US. It’s time for Gen X–ers nearing 60 to give their retirement plans a reality check

The oldest members of Generation X — that generation born between 1965 and 1980 and known for its irreverence, sarcasm and indifference — are hitting 59½ and eligible to start withdrawing money from retirement accounts without penalty. But should they be touching their nest eggs so soon?

As the first do-it-yourself generation funding retirement largely without private pension plans, many members of Gen X graduated college or high school during a recession. They got their first jobs when 401(k)s were in their infancy and predated the internet with paper statements mailed weeks after a quarter ended.

The early 401(k) plans, if they were offered by employers at all, were unsophisticated and lacked tools for education. Those early plans also lacked automatic enrollment, automatic escalation of savings allocations and target-date funds — all factors making it easier to save nowadays.

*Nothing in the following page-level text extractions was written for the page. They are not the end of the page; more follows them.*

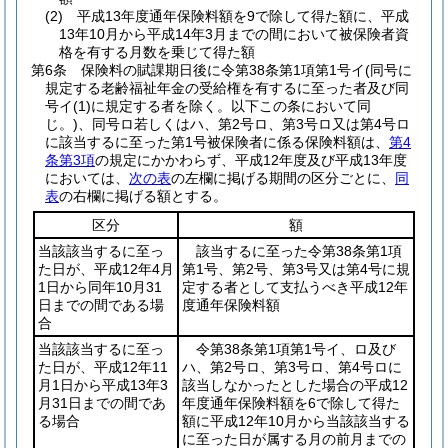
(2)
平成13年度通年保険料額を9で除して得た額に、平成
13年10月から平成14年3月までの間において被保険者資
格を有する月数を乗じて得た額
第6条
保険料の賦課期日後に令第38条第1項第1号イ
(同号に
規定する老齢福祉年金の受給権を有するに至った者及び同
号イ
(1)
に規定する者を除く。以下この条において同
じ。)
、同号ロ若しくはハ、第2号ロ、第3号ロ又は第4号ロ
に該当するに至った第1号被保険者に係る保険料額は、
第4
条第3項
の規定にかかわらず、平成12年度及び平成13年度
においては、
次の表
の左欄に掲げる期間の区分ごとに、
同
表
の右欄に掲げる額とする。
区分
額
当該該当するに至っ
該当するに至った令第38条第1項
た日が、平成12年4月
第1号、第2号、第3号又は第4号に規
1日から同年10月31
定する者として支払うべき平成12年
日までの間である場
度通年保険料額
合
当該該当するに至っ
令第38条第1項第1号イ、ロ及び
た日が、平成12年11
ハ、第2号ロ、第3号ロ、第4号ロに
月1日から平成13年3
該当しなかったとした場合の平成12
月31日までの間であ
年度通年保険料額を6で除して得た
る場合
額に平成12年10月から当該該当する
に至った日が属する月の前月までの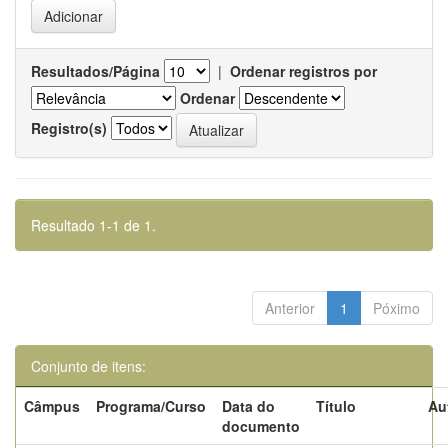
Resultados/Página
|
Ordenar registros por
Ordenar
Registro(s)
Resultado 1-1 de 1.
Anterior
1
Póximo
Conjunto de itens:
Câmpus
Programa/Curso
Data do
Título
Au
documento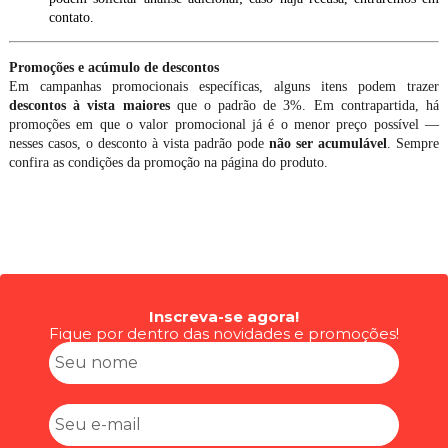
contato.
Promoções e acúmulo de descontos
Em campanhas promocionais específicas, alguns itens podem trazer
descontos à vista maiores
que o padrão de 3%. Em contrapartida, h
promoções em que o valor promocional já é o menor preço possível —
nesses casos, o desconto à vista padrão pode
não ser acumulável
. Sempre
confira as condições da promoção na página do produto.
Inscreva-se agora!
Fique por dentro das novidades e promoções!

It was not an auspicious beginning to funding retirements that could stretch over decades.

“Generation X represents a pivotal transition in our evolving retirement landscape,” said Catherine Collinson, chief executive of the nonprofit Transamerica Institute and Transamerica Center for Retirement Studies, or TCRS. “Many Gen X–ers may be on a collision course. However, I believe there are options for course corrections.”

Generation X has median retirement savings of $93,000, according to a new study by the Transamerica Institute and TCRS. Only 16% of Gen X is are “very” confident of being able to fully retire with a comfortable lifestyle, the study found. Just 21% of Gen X members strongly agreed that they are building a large enough retirement nest egg.

“59½ is a milestone birthday with regards to saving and planning,” Collinson said. “It’s time for Generation X to do a lot of homework, which can positively influence their retirement outcome.”

Collinson said Gen X–ers need to focus on keeping job skills fresh and understanding what their employers need so they can work as long as they need to. Exploring ways to boost income and cut expenses is also key. Learning ahead of time the complex details of Medicare, which provides healthcare coverage starting at 65, will be crucial as well, she said.

“Getting ready for retirement takes on a real urgency during the final years of your career,” said Bryan Pinsky, president of individual retirement at Corebridge Financial. “Your financial situation is probably at its strongest, but your window for preparation is closing.”

In addition to saving for retirement, Generation X also may be juggling competing financial pressures such as helping aging parents and putting children through college. Such complications could call for a financial adviser or at least some serious at-home budgeting and planning efforts, experts said.

American adults believe they will need $1.46 million to retire comfortably, according to Northwestern Mutual’s 2024 Planning & Progress Study. That makes for a big gap between the median actual balance and the sum people think they need.

“What does it mean to be behind? How would you know if you are behind if you don’t have a plan? The numbers are emotional or are what they think or expect they will need, as opposed to doing the planning to determine your personal retirement number,” said Rob Williams, managing director of financial planning at Charles Schwab.

Less than half (44%) of Gen X is very confident in its ability to manage day-to-day financial priorities, and just 28% could pay for an unexpected expense, according to research from Corebridge Financial. Just 32% of Gen X–ers are confident that they can manage their retirement money to provide income for as long as they live, according to Corebridge, and nearly two in three are concerned both about quality of life and running out of money if they were to live to 100.